**DOCUMENT EXTRACT:**

Following her husband’s death, Takeda worked as a lady’s maid for a wealthy American household associated with the family credited with the invention of the typewriter. She entered domestic service during the Great Depression, when employment and adequate wages were difficult to secure. Takeda recalled that, at a time when many male workers earned less than forty dollars a month, the family employed her for 110 dollars a month and treated her as a member of the household rather than simply as a servant.
Domestic service was an important source of employment for many Japanese immigrant women, but it could also leave workers isolated and vulnerable. Takeda had not attended school in the United States and faced difficulties because of her limited English. She sometimes relied on employment arrangements connected to Japanese cooks, butlers, and other domestic workers already serving in private households. Her recollections also describe unwanted marriage proposals and harassment from men she encountered through these working networks.
Despite the challenges she faced after becoming a widow, Takeda continued to work and support her family in New York. By the time of her interview, she had lived in the United States for approximately sixty years. Her story documents a form of immigrant labor often absent from institutional histories: the work of Issei women who sustained themselves and their families through domestic service in private homes.
Kyoko Takeda’s recollections provide insight into the experiences of Japanese immigrant women whose lives were shaped by migration, family loss, language barriers, and paid household labor. Her history represents the many Issei women who built long lives in New York through work that was largely conducted beyond public view.

**LISTED RECORDS:**
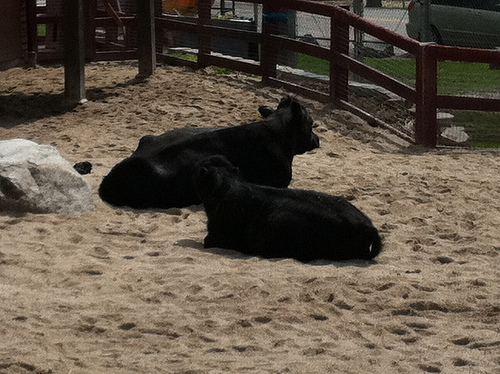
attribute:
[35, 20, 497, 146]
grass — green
* * *
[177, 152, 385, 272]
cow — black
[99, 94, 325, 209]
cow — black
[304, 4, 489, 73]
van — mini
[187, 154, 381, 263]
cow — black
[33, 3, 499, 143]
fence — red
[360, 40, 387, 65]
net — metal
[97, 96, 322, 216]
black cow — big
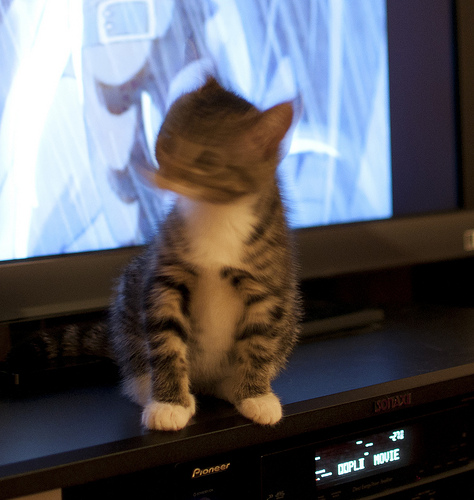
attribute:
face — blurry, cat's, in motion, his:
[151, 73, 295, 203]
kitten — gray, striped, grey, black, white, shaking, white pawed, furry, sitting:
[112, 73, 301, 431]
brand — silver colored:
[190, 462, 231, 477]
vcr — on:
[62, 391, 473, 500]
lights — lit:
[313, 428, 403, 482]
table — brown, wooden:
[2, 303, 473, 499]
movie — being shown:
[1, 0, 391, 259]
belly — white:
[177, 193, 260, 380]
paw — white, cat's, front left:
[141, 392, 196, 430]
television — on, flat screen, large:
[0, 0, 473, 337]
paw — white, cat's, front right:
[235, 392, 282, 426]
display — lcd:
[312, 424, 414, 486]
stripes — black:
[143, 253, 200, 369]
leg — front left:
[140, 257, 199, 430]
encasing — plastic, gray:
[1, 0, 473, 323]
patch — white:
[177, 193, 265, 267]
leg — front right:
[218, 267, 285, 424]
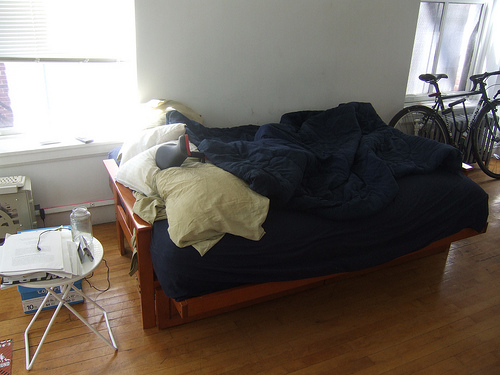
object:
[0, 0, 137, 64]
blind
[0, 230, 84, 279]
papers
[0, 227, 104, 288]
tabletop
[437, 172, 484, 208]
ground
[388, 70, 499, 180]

**AIM OF THE TASK:**
Please decide whether each statement agrees with the passage about Kyoko Takeda: (a) the household paid Takeda 110 dollars a month; (b) Takeda attended school in the United States; (c) Takeda had lived in the United States for about fifty years by the time of her interview. For each, answer yes or no and quote the deciding words of the passage.

**RESULT OF THIS TASK:**
(a) Yes: "the family employed her for 110 dollars a month"
(b) No: "Takeda had not attended school in the United States"
(c) No: "she had lived in the United States for approximately sixty years"